What's more interesting about the rise in stature within today's art market of someone like Van Gogh is the way in which he symbolises a fetish for some romantic kind of artist-as-visionary figure.

Van Gogh satisfies our apparant need to see the artist as some kind of an outsider. We like to think of him as being somehow 'different' from us. Van Gogh's mental illness thus places him alongside Beethoven's deafness, Monet's partial blindness, etc, etc. It's sad that art is valued primarily for its 'outsiderness' (something I know Atari (at least) is aware of, having mentioned Colin Wilson's book, The Outsider, on another thread).

This isn't to say that I think Van Gogh is a bad atrist, so much as that I believe the elevation of his stature in recent years is a direct result of some underlying popular discontent with a kind of postmodern consensus regarding the death of the artist.
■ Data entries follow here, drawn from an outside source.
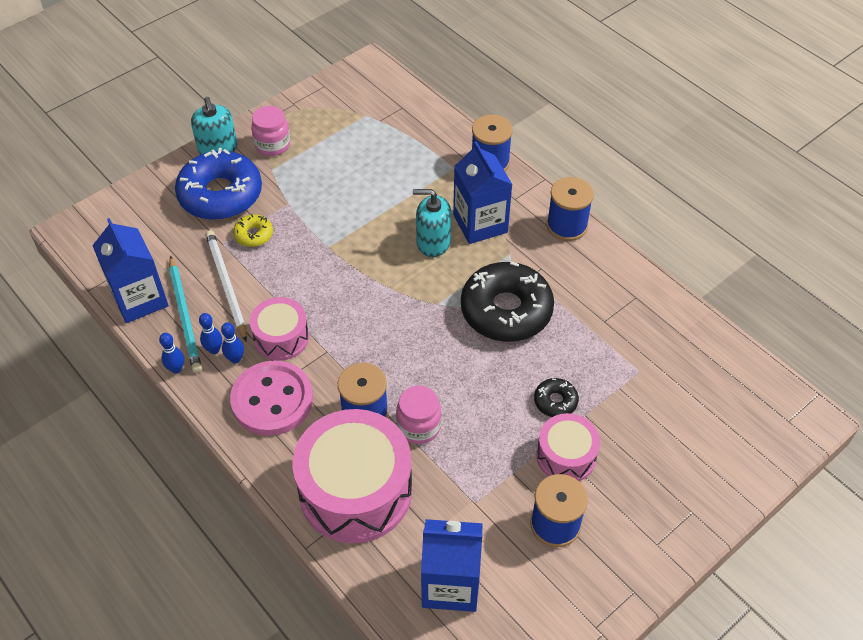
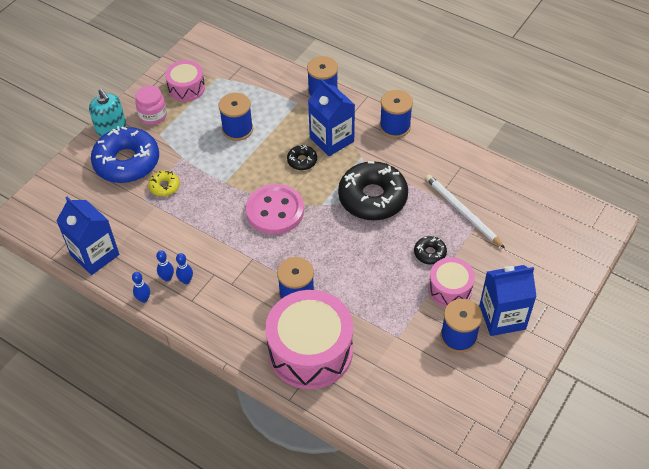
camera: 15 degrees left, 0 degrees up
turquoise pencil [169,256,202,373] -> none
white pencil [205,230,247,341] -> white pencil moved to [425,174,505,248]
pink button [230,360,313,436] -> pink button moved to [246,184,304,235]
pink drum [250,297,309,361] -> pink drum moved to [165,60,205,102]
pink jar [396,386,442,444] -> none
turquoise soap dispenser [413,189,452,257] -> black donut [287,145,317,170]
blue carton [421,519,483,612] -> blue carton moved to [479,265,537,336]
none -> blue spool [218,93,253,141]

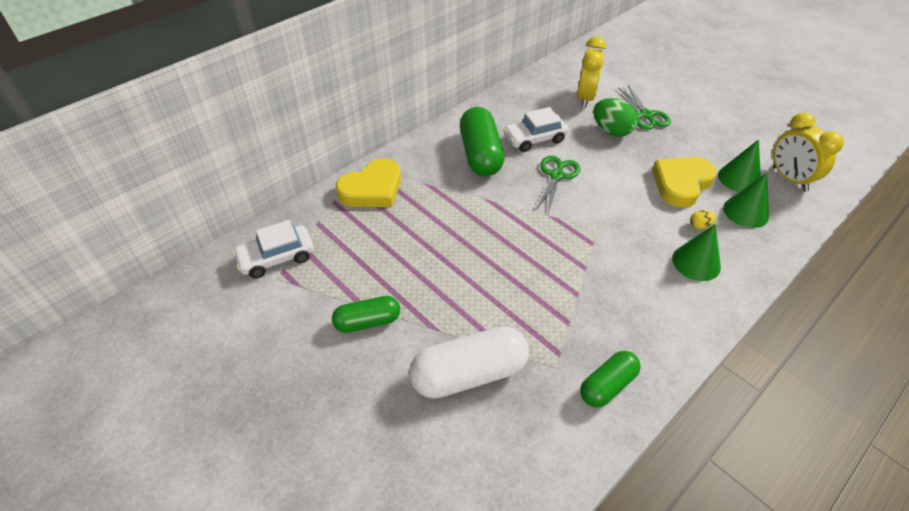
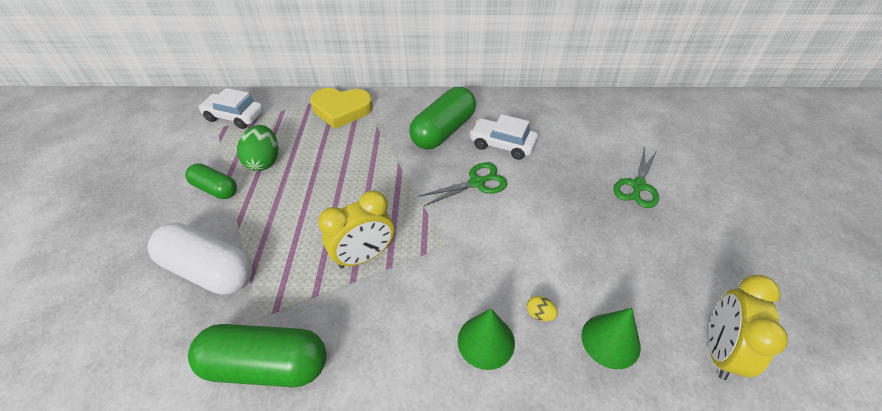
camera: 45 degrees right, 0 degrees up
yellow clock [577,37,606,108] -> yellow clock moved to [318,190,394,268]
green capsule [580,351,641,408] -> green capsule [188,324,327,387], size x1.66
green egg [593,98,638,137] -> green egg moved to [237,125,279,171]
yellow heart [652,157,717,208] -> none
green cone [718,139,761,192] -> none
I'm far more optimistic about the fact that the most collectable living artist at the moment is Gerhard Richter (known on here mostly for the candle painting on Daydream Nation). Here is an artist who embraces appropriation but who still manages to maintain a level of individuality in his work that neither undermines its sense of borrowing from others without calling into jeopady the 'intregrity' of the artist. Furthermore, to my knowledge, Gerhard Richter is neither deaf, blind nor depressed!